Tuesday, January 24, 2012

APS Board votes to retain current members

"Westsiders" will not be pleased with the APS School Board's redistricting plan, and with good reason.

The fundamental precept in drawing district lines, is to divide up constituents equally.

Beyond that, an effort should be made to keep common interests together in a school board district. You wouldn't want a school board district line to intersect an individual school boundary, for example.

The Rio Grande River is an ipso facto line. The separation of interests cannot be moved any more than the river can be moved. Move on.

The last thing we need to think about when drawing district lines is, whether it will be convenient for the incumbent.

Another ipso facto; self-interest is conflict of interest.

According to the Journal, link;

"The approved plan ensures all sitting board members will continue to live in their current districts – which some board members said was deliberate. Board president Paula Maes said it was good for APS to keep the current board intact".

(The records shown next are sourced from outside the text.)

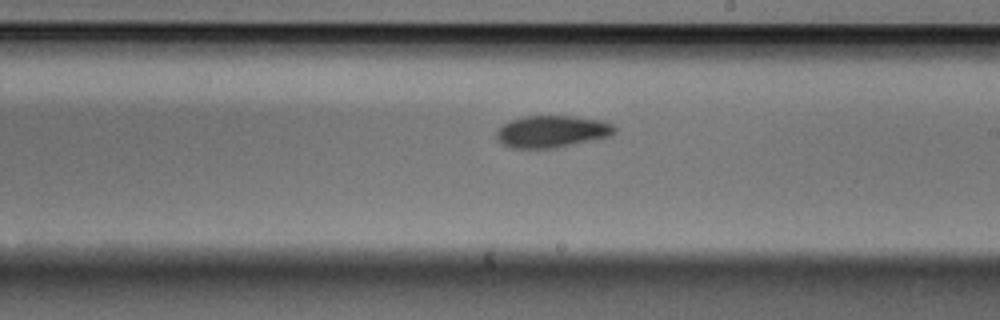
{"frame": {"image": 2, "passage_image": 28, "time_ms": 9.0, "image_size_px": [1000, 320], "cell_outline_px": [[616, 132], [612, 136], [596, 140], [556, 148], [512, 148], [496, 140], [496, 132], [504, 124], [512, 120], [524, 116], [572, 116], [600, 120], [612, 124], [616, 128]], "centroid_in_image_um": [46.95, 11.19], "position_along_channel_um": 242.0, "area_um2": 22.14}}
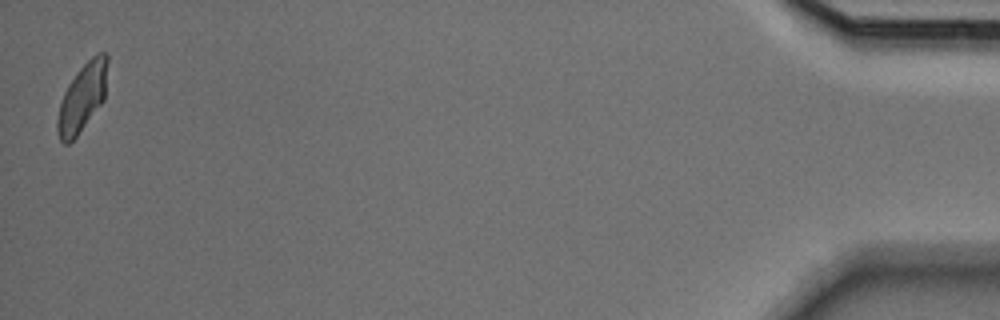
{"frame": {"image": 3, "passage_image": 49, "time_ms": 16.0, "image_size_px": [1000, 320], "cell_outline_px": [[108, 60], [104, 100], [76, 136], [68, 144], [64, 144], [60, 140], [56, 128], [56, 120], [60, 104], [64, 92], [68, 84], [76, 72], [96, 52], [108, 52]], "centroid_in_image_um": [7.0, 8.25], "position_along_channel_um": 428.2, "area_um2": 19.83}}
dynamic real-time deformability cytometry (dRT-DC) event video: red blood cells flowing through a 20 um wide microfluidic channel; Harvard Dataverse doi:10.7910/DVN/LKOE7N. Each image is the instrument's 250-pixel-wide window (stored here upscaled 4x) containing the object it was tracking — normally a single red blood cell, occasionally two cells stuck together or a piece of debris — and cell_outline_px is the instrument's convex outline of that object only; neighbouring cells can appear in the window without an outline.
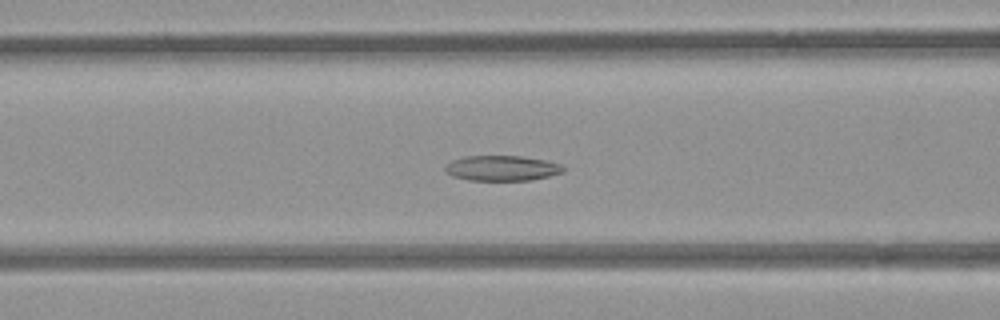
{"species": "common noctule bat (a hibernating species)", "species_latin": "Nyctalus noctula", "temperature_condition": "room temperature", "stored_images_in_passage": 36, "camera_frame_rate_fps": 3000, "um_per_image_px": 0.085, "animal": {"sex": "female", "body_mass_g": 21.9}, "frame": {"image": 1, "passage_image": 14, "time_ms": 4.333, "image_size_px": [1000, 320], "cell_outline_px": [[564, 172], [532, 180], [468, 180], [452, 176], [444, 172], [444, 164], [452, 160], [464, 156], [520, 156], [544, 160], [560, 164], [564, 168]], "centroid_in_image_um": [42.6, 14.29], "position_along_channel_um": 124.0, "area_um2": 17.46}}
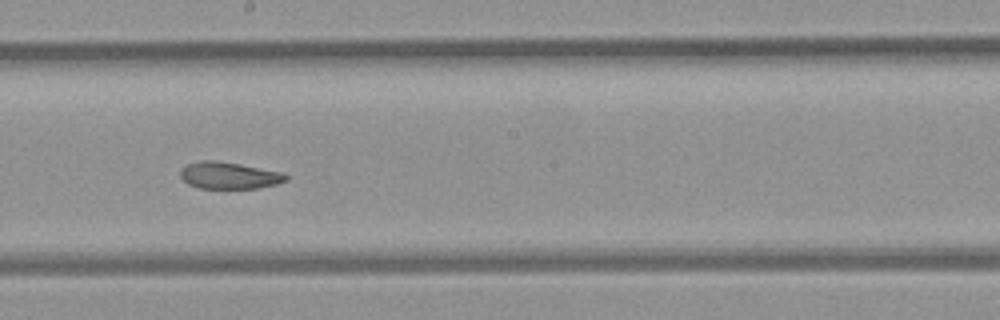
{"frame": {"image": 2, "passage_image": 22, "time_ms": 7.0, "image_size_px": [1000, 320], "cell_outline_px": [[288, 180], [276, 184], [260, 188], [200, 188], [188, 184], [180, 176], [180, 168], [188, 164], [200, 160], [216, 160], [240, 164], [284, 172], [288, 176]], "centroid_in_image_um": [19.49, 14.9], "position_along_channel_um": 228.7, "area_um2": 16.65}}
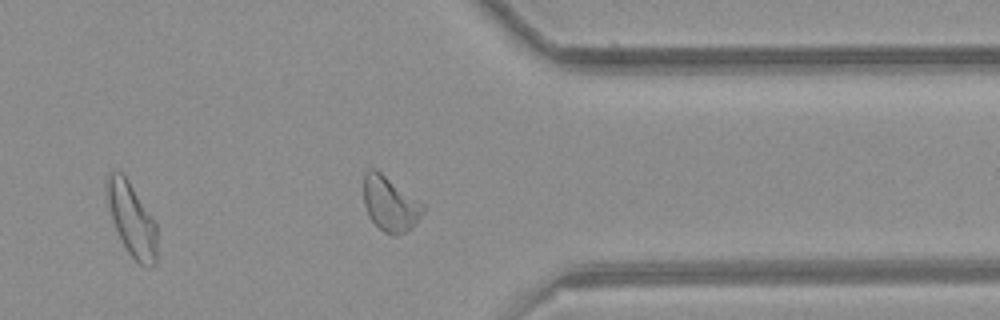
{"frame": {"image": 3, "passage_image": 34, "time_ms": 11.0, "image_size_px": [1000, 320], "cell_outline_px": [[424, 212], [412, 228], [404, 232], [392, 236], [384, 232], [368, 216], [364, 204], [364, 176], [368, 168], [376, 168], [424, 204]], "centroid_in_image_um": [33.15, 17.32], "position_along_channel_um": 378.2, "area_um2": 18.96}, "authors_computed_cell_mechanics": {"area_um2": 18.0047, "velocity_mm_per_s": 3.9282, "shape_relaxation_time_tau1_ms": null, "shape_relaxation_time_tau2_ms": 4.2896, "deformation_change_tau1": null, "deformation_change_tau2": 0.1095}}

and, though promoting harmony is not on the list of things one normally considers in drawing district lines, Maes argued;

“One of the things we have going on right now is a very harmonious board, and that is very important for this district, is that its board members get along.”
Though Maes own seat was threatened by more ethically drawn district lines and she voted in favor of keeping her own seat, offered instead of having recused herself;
“... it’s not to make a district where everybody is still in their seat, but ..."
Maes further argued that any board member who wanted to continue to represent a particular bunch of constituents, ought to be able to;
"... if all the people on this board want to run again, they ought to have the opportunity to continue the work we’re doing. And some of these maps caused huge shifts in that.”
In the better plan, Maes would have had to run against another board member if they both wanted to keep their seats.

Kathy Korte, who represents District 2, is reported to have arrived in support of a river boundary based on the will of her constituents, but later voted for the plan that protected Maes' interests. Whether that was coincidental or methodical, is up to Korte's constituents to decide.

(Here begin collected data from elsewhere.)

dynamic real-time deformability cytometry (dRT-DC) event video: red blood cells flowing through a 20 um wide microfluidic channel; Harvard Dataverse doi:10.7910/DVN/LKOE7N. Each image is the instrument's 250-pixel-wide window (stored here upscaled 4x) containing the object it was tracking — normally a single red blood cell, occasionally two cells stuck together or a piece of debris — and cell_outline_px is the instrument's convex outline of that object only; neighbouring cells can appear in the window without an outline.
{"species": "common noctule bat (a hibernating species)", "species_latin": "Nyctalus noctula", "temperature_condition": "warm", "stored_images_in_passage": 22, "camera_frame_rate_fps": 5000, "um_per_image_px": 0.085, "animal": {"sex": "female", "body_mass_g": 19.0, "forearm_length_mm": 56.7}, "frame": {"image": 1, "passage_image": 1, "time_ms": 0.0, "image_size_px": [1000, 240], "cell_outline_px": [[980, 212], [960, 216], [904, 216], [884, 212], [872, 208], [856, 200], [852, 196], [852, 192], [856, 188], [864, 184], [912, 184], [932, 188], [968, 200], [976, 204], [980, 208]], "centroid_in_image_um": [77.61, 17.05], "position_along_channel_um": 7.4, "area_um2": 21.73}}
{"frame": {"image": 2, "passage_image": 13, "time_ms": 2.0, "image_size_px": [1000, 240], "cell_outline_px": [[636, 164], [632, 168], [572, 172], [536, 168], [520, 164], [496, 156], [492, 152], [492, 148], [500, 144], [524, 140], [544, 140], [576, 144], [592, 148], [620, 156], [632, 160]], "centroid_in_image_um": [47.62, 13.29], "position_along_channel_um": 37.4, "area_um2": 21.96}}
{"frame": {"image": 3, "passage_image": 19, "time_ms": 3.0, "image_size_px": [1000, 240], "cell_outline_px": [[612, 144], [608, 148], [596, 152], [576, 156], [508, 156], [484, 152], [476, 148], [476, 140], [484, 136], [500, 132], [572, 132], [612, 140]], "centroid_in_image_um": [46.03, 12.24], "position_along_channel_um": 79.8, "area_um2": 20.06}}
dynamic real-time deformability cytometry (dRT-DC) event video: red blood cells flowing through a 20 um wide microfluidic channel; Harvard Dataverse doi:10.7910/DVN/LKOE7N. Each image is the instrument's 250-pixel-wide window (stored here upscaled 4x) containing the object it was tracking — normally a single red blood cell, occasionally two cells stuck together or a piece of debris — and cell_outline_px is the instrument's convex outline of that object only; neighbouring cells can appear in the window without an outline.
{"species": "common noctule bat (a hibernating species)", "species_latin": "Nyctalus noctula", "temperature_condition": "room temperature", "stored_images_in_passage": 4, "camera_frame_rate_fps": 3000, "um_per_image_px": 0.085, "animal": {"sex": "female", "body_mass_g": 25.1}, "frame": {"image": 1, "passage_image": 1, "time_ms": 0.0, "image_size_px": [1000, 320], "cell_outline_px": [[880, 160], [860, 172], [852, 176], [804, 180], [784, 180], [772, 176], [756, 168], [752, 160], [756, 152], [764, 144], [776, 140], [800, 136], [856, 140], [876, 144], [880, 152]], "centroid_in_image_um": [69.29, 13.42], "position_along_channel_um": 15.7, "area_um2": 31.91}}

Frankly, Korte isn't too thrilled with them either; she took another shot at her constituents for no-showing opportunities to participate in open meetings.
"Korte said ... her constituents ... should have come to meetings if they cared about the redistricting outcome".
Good for her.

Although hard to reconcile with her attitude about people who show up insisting upon an opportunity to ask inconvenient but absolutely legitimate questions; in which case she's good with having them arrested.

Korte spoke the truth when she offered;
“This is a board that will be swayed when presented with a lot of public opinion and comment."
Torches and pitchforks.

Board member David Robbins went on record in favor of denying the existence of the Rio Grande River and in favor of lines that cannot be used in the future, by Westsiders wanting to split away from the APS entirely.




photos Mark Bralley

2 comments:

Anonymous said...

I read all of Paula's positioning but thought she had said she was not running again. This makes it clear she is.

ched macquigg said...

That was my impression as well. It came in the context of her throwing herself in front of the bus on some other issue - I can't remember what.

She was/is? a named respondent in a complaint that she had abused her office. I'd like to know what happened to the lawsuit.